Unable to expand his studios in Downtown Los Angeles because of zoning, Roach leased several studio sites in the Los Angeles area until he purchased what became the Hal Roach Studios from Harry Culver in Culver City, California, at 8822 Washington Boulevard, and built by 1920.

==Success with Harold Lloyd and others==
Harold Lloyd created Lonesome Luke, a fresh-kid comedy character in an ill-fitting suit, having slapstick misadventures much as Charlie Chaplin had in the Keystone comedies. The Lonesome Luke comedies were so ubiquitous -- Roach made a new single-reel comedy every week -- that they caught on with moviegoers, and Pathé asked for more of them at double the length. Finally, in 1917, Lloyd created his most famous screen character, the hapless young man in the horn-rimmed glasses. These new comedies were Roach's most popular of all, and Roach and Lloyd collaborated on short subjects, featurettes, and feature films until 1923, when Lloyd became his own producer.

During the 1920s and 1930s, Roach starred Snub Pollard, Charley Chase, Chase's brother Jimmie Parrott, Will Rogers, Max Davidson, the Our Gang kids, Harry Langdon, Thelma Todd, ZaSu Pitts, Patsy Kelly and, most famously, Laurel and Hardy.
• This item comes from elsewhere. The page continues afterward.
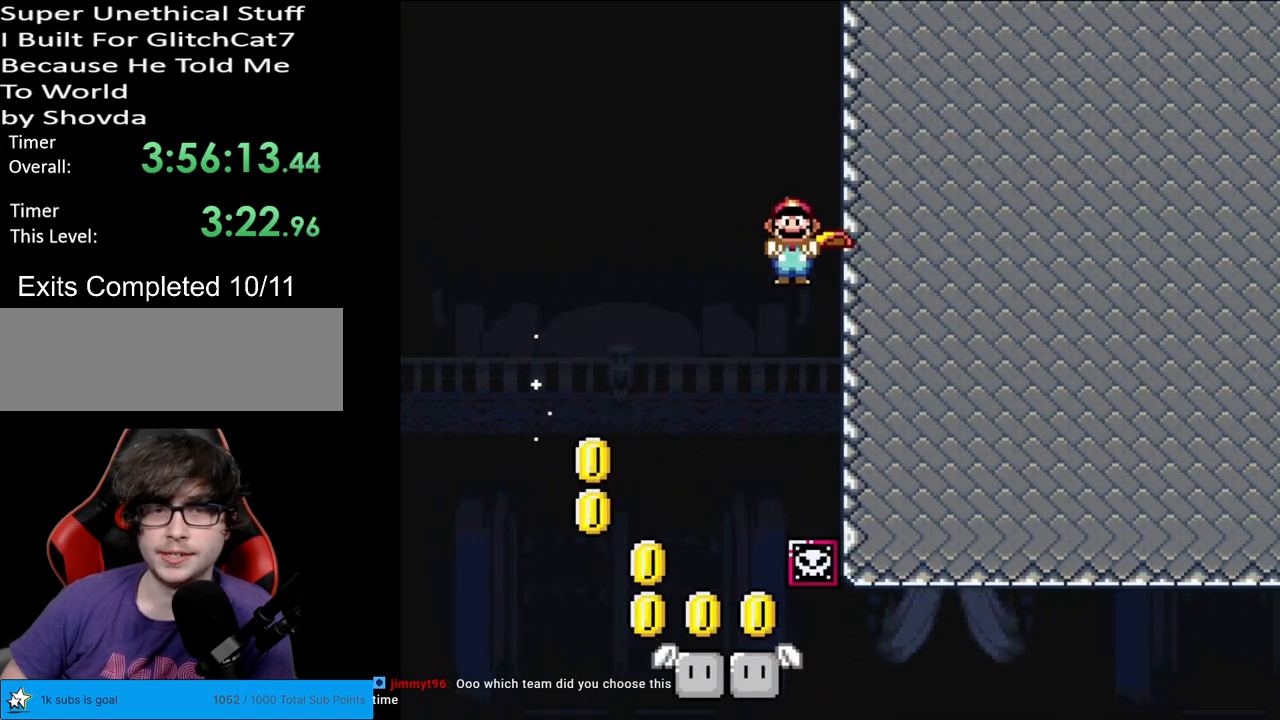
{"buttons": ["Y"], "events": [[267, "DPAD_LEFT", "up"]]}
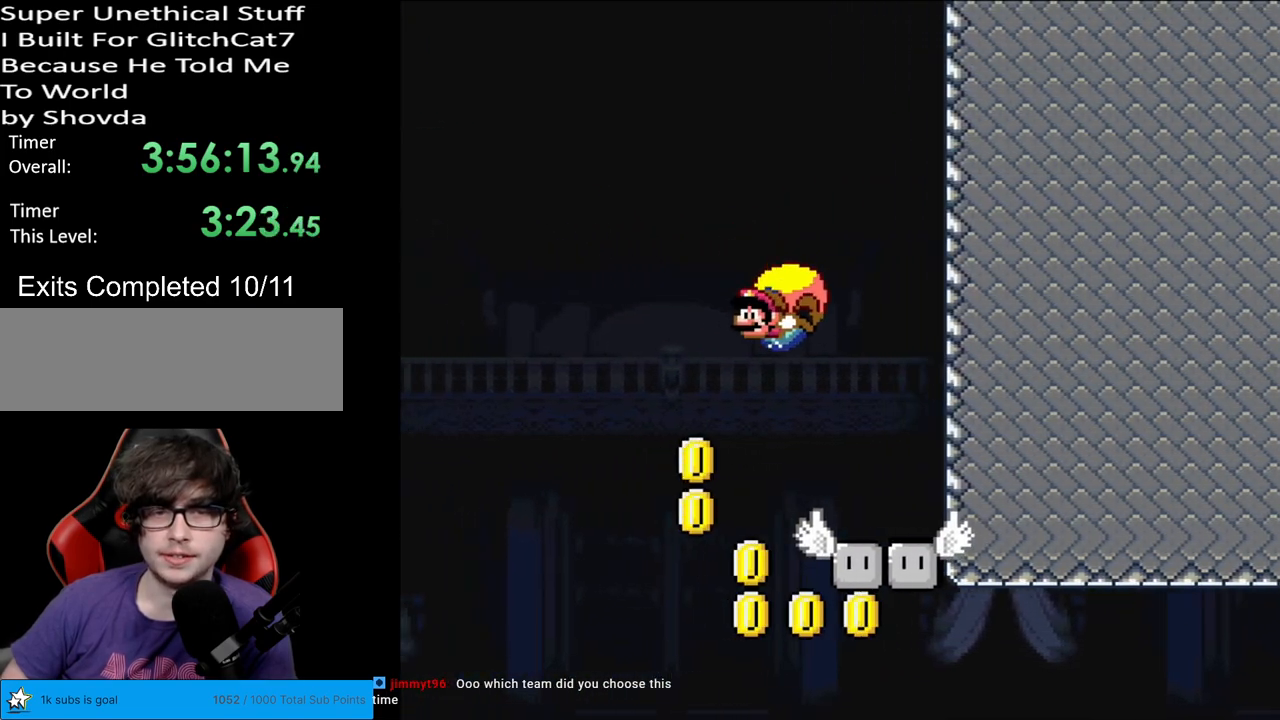
{"buttons": ["Y", "DPAD_RIGHT"], "events": [[17, "DPAD_RIGHT", "down"], [283, "X", "down"], [400, "X", "up"]]}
During the 1920s, Roach's biggest rival was producer Mack Sennett. In 1925, Roach hired Sennett's supervising director, F. Richard Jones.

==Metro-Goldwyn-Mayer==
Roach had been releasing his films through Pathé Exchange -- and so was his chief competitor Mack Sennett. Each producer was unwittingly cutting into the other's business. Roach resolved the situation in June 1927, by striking a distribution deal with Metro-Goldwyn-Mayer, which wanted to add a line of short comedies to its offerings. This was mutually beneficial: MGM got proven short-subject attractions, and Roach got more exposure for his productions. Roach converted his silent-movie studio to sound in late 1928 and began releasing talking shorts in early 1929.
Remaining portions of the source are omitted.